- EXERCISE PASSAGE -

     In any case, Gadhafi appeared in Georgetown’s Clyde’s restaurant Saturday night, laughing it up and drinking dirty martinis (coincidentally the same amount and brand consumed by Duh Progressive's producer.  Imagine that.).

   Joking all the way at the Old Ebbitt Grill, the Colonel bantered with fellow patrons, “Look, this whole ‘being dead thing’ has its perks: the people here are great, and I can get my martinis just as dirty as I like," said Gadhafi. “…Look, I’m here having fun, everyone here is having a good time. I’m dead. I’m drunk…shit, does anyone have a cigar?”

     Needless to say, the ousted dictator eventually found his way to Shelly’s, one of Washington’s only cigar bars and a place where freedom is still free (i.e. smoking). But according to the deposed North African madman, Georgetown may be the spot he should have been camped out in all along. Flanked by one of his infamous female body guards, Gadhafi complimented the staff of Georgetown’s Old Glory Bar on their hospitality.

   “Being a longtime enemy of America, I am shocked –really shocked– by how candid everyone is here in its capital is being; again, just another perk of being dead now,” said the Colonel Saturday night…or was it Sunday? Monday? Or who cares… 

     Added the Colonel to reporters, “And, shit, do they not make a mean martini down here! Whoo!”

Records taken from a collection
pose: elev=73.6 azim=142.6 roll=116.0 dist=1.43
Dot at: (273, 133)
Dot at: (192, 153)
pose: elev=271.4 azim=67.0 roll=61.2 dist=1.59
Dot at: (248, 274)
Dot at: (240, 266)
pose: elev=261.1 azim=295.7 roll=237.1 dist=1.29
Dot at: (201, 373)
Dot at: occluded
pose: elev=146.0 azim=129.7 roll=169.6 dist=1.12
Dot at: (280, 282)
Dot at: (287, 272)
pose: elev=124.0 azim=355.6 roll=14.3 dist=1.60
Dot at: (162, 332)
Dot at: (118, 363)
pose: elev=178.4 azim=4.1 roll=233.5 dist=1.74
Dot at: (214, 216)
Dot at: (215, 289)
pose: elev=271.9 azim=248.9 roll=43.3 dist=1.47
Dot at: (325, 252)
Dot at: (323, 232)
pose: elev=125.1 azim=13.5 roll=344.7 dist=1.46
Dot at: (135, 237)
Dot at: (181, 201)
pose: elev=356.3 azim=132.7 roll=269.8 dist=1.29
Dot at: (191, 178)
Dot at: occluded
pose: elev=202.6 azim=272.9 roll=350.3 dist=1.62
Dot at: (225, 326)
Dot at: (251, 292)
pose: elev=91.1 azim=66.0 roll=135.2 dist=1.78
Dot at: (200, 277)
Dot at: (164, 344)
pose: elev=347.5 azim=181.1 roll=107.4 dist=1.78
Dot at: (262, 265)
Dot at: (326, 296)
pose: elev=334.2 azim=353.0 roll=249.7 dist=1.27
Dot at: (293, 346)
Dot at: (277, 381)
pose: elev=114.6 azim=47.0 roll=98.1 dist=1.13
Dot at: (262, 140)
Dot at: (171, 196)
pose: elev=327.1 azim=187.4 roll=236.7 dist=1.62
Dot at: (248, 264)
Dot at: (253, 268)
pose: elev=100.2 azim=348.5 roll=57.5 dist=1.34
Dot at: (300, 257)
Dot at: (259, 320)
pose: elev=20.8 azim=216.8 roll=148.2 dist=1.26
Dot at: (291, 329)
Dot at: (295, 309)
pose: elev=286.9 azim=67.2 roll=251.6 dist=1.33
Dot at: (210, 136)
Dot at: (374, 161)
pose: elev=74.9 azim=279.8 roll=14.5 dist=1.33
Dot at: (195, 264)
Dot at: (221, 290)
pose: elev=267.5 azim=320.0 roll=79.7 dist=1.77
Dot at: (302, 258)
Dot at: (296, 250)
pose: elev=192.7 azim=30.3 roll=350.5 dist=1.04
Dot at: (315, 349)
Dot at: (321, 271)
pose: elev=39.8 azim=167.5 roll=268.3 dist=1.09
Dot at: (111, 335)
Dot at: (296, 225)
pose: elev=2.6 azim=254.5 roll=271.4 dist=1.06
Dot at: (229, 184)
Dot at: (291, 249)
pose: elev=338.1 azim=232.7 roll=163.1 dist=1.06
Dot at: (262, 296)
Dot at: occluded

- INSTRUCTIONS TO FOLLOW -
Resume the satirical piece about Gadhafi's night out in Washington, picking up right after its final line. The records are not needed for anything here.

- TASK RESULT -
   Adams Morgan resident and fellow patron of Georgetown’s Mr. Smith’s restaurant and bar, Darcy Bardoun, 26, said of Gadhafi’s attendance, “This dead Arab dictator walked into this bar Saturday night (or Monday, whatever…) with this blonde body guard. I was shocked and offended. But then he walked over and gave my butt a squeeze. Man, he reeked of Jameson! But that’s when I realized, ‘Ya know, he might not be all that bad…At least not compared to the swarm of jihadists now going to turn Libya into the new hotbed of Islamic militantism that...” (whatever. yeah. who cares.  never mind that part. anyway…)

   Regardless of decades of brutal oppression of his people and support of international terrorism, the former despot seemed to find himself curiously at home among Washington’s festive elites.

     “These people are a lot like me, we get along,” said Gadhafi on Sunday…Satur…Whatevernight, “They have ridiculous goatees, like me. And they’re all about this walking Christmas tree look I have going on.  They have no sense of fashion.  I'm feelin' the love already.”

     “What can I say?” added Gadhafi. “They’re my peeps!”

     An estimated 1,600 photos of the deposed Bedouin strongman were taken by partygoers throughout the course of his four-day visit to Washington, with at least 600 photos taken in Georgetown Monday night…or Sunday, or both, or who cares –we were awake for nearly four days straight and are really fighting back the urge to puke on our/my laptop right now.

    “You can’t stop me from partying in this town,” said Gadhafi as he got/is getting increasingly intoxicated while writing this article. “I’m dead as hell, so f**k it –drinks are on me! Thanks, NATO!”

     The self-proclaimed “king of kings of Africa” also claimed he first came to the nation’s capital feeling “a bit apprehensive” about fitting in, but soon fell into the crowds, locals, and nightlife, swiftly discovering he was no longer alone among those who believe they are the center of the universe.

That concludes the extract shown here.